▶ **Work to be completed**:
A faithful transcription is wanted of the lines from the top of the material through the line that holds "COVID-19 emerged as", both ends included, leaving out the pictures.

□ □ □ □ □

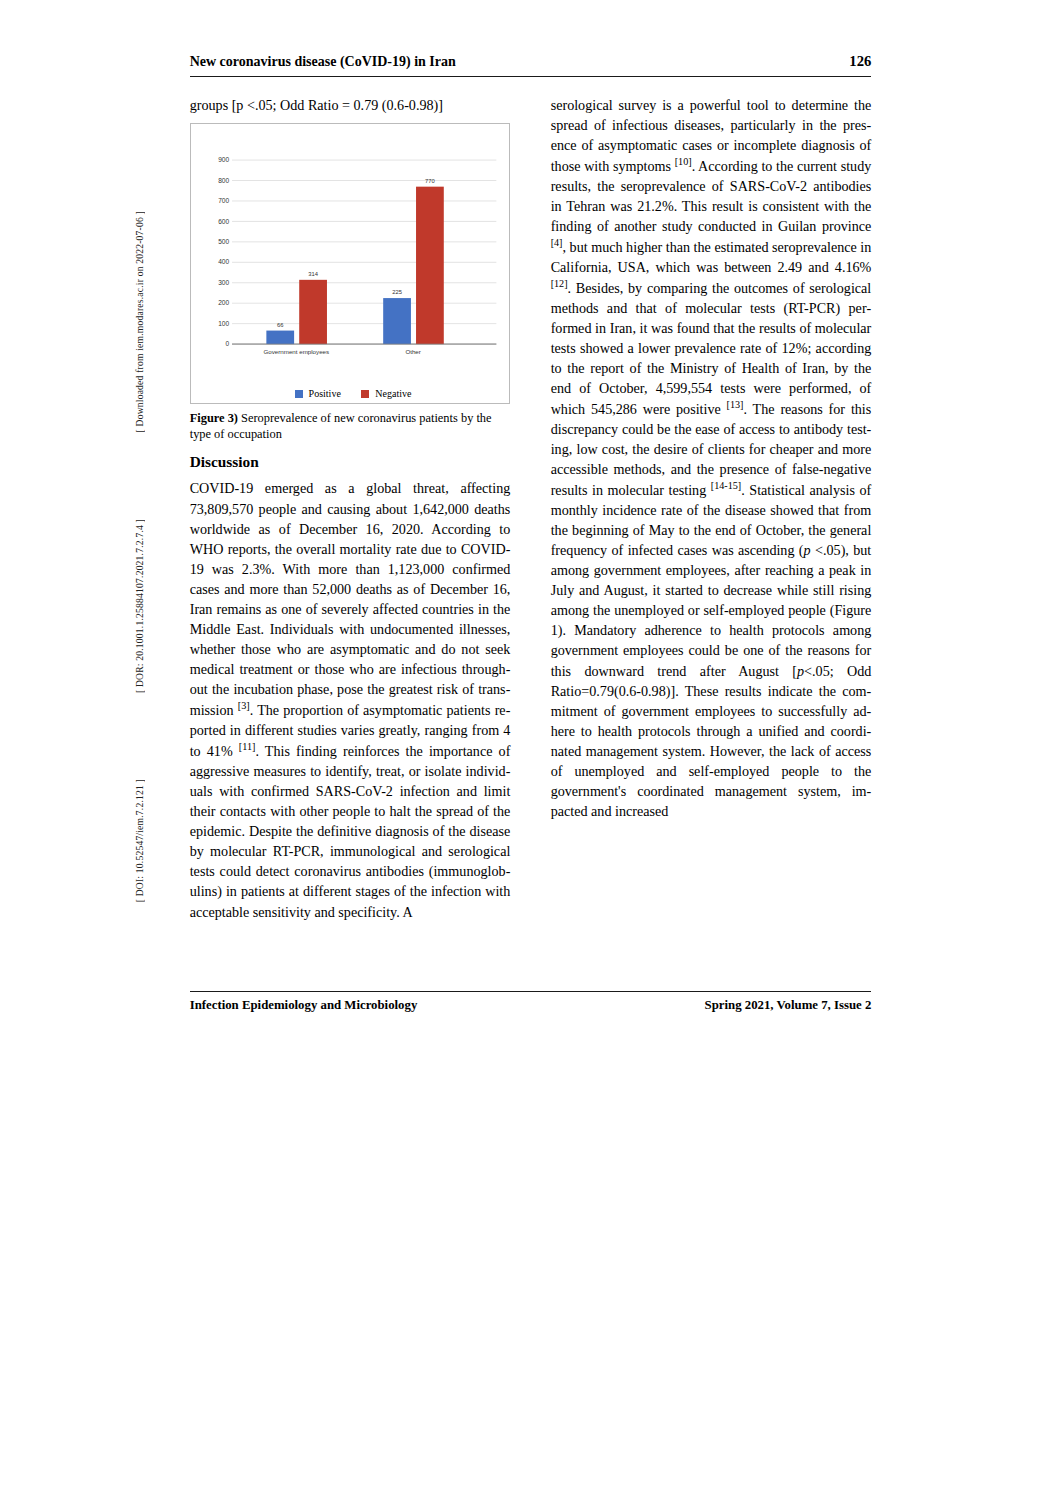[ Downloaded from iem.modares.ac.ir on 2022-07-06 ]
[ DOR: 20.1001.1.25884107.2021.7.2.7.4 ]
[ DOI: 10.52547/iem.7.2.121 ]
New coronavirus disease (CoVID-19) in Iran
126
groups [p <.05; Odd Ratio = 0.79 (0.6-0.98)]
900 800 700 600 500 400 300 200 100 0 66 314 225 770 Government employees Other
Positive Negative
Figure 3) Seroprevalence of new coronavirus patients by the type of occupation
Discussion
COVID-19 emerged as a global threat, affecting 73,809,570 people and causing about 1,642,000 deaths worldwide as of December 16, 2020. According to WHO reports, the overall mortality rate due to COVID-19 was 2.3%. With more than 1,123,000 confirmed cases and more than 52,000 deaths as of December 16, Iran remains as one of severely affected countries in the Middle East. Individuals with undocumented illnesses, whether those who are asymptomatic and do not seek medical treatment or those who are infectious throughout the incubation phase, pose the greatest risk of transmission [3]. The proportion of asymptomatic patients reported in different studies varies greatly, ranging from 4 to 41% [11]. This finding reinforces the importance of aggressive measures to identify, treat, or isolate individuals with confirmed SARS-CoV-2 infection and limit their contacts with other people to halt the spread of the epidemic. Despite the definitive diagnosis of the disease by molecular RT-PCR, immunological and serological tests could detect coronavirus antibodies (immunoglobulins) in patients at different stages of the infection with acceptable sensitivity and specificity. A
serological survey is a powerful tool to determine the spread of infectious diseases, particularly in the presence of asymptomatic cases or incomplete diagnosis of those with symptoms [10]. According to the current study results, the seroprevalence of SARS-CoV-2 antibodies in Tehran was 21.2%. This result is consistent with the finding of another study conducted in Guilan province [4], but much higher than the estimated seroprevalence in California, USA, which was between 2.49 and 4.16% [12]. Besides, by comparing the outcomes of serological methods and that of molecular tests (RT-PCR) performed in Iran, it was found that the results of molecular tests showed a lower prevalence rate of 12%; according to the report of the Ministry of Health of Iran, by the end of October, 4,599,554 tests were performed, of which 545,286 were positive [13]. The reasons for this discrepancy could be the ease of access to antibody testing, low cost, the desire of clients for cheaper and more accessible methods, and the presence of false-negative results in molecular testing [14-15]. Statistical analysis of monthly incidence rate of the disease showed that from the beginning of May to the end of October, the general frequency of infected cases was ascending (p <.05), but among government employees, after reaching a peak in July and August, it started to decrease while still rising among the unemployed or self-employed people (Figure 1). Mandatory adherence to health protocols among government employees could be one of the reasons for this downward trend after August [p<.05; Odd Ratio=0.79(0.6-0.98)]. These results indicate the commitment of government employees to successfully adhere to health protocols through a unified and coordinated management system. However, the lack of access of unemployed and self-employed people to the government's coordinated management system, impacted and increased
Infection Epidemiology and Microbiology
Spring 2021, Volume 7, Issue 2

□ □ □ □ □

▶ **Answer to the exercise**:
[ Downloaded from iem.modares.ac.ir on 2022-07-06 ]
[ DOR: 20.1001.1.25884107.2021.7.2.7.4 ]
[ DOI: 10.52547/iem.7.2.121 ]
New coronavirus disease (CoVID-19) in Iran
126
groups [p <.05; Odd Ratio = 0.79 (0.6-0.98)]
900 800 700 600 500 400 300 200 100 0 66 314 225 770 Government employees Other
Positive Negative
Figure 3) Seroprevalence of new coronavirus patients by the type of occupation
Discussion
COVID-19 emerged as a global threat, affecting 73,809,570 people and causing about 1,642,000 deaths worldwide as of December 16, 2020. According to WHO reports, the overall mortality rate due to COVID-19 was 2.3%. With more than 1,123,000 confirmed cases and more than 52,000 deaths as of December 16, Iran remains as one of severely affected countries in the Middle East. Individuals with undocumented illnesses, whether those who are asymptomatic and do not seek medical treatment or those who are infectious throughout the incubation phase, pose the greatest risk of transmission [3]. The proportion of asymptomatic patients reported in different studies varies greatly, ranging from 4 to 41% [11]. This finding reinforces the importance of aggressive measures to identify, treat, or isolate individuals with confirmed SARS-CoV-2 infection and limit their contacts with other people to halt the spread of the epidemic. Despite the definitive diagnosis of the disease by molecular RT-PCR, immunological and serological tests could detect coronavirus antibodies (immunoglobulins) in patients at different stages of the infection with acceptable sensitivity and specificity. A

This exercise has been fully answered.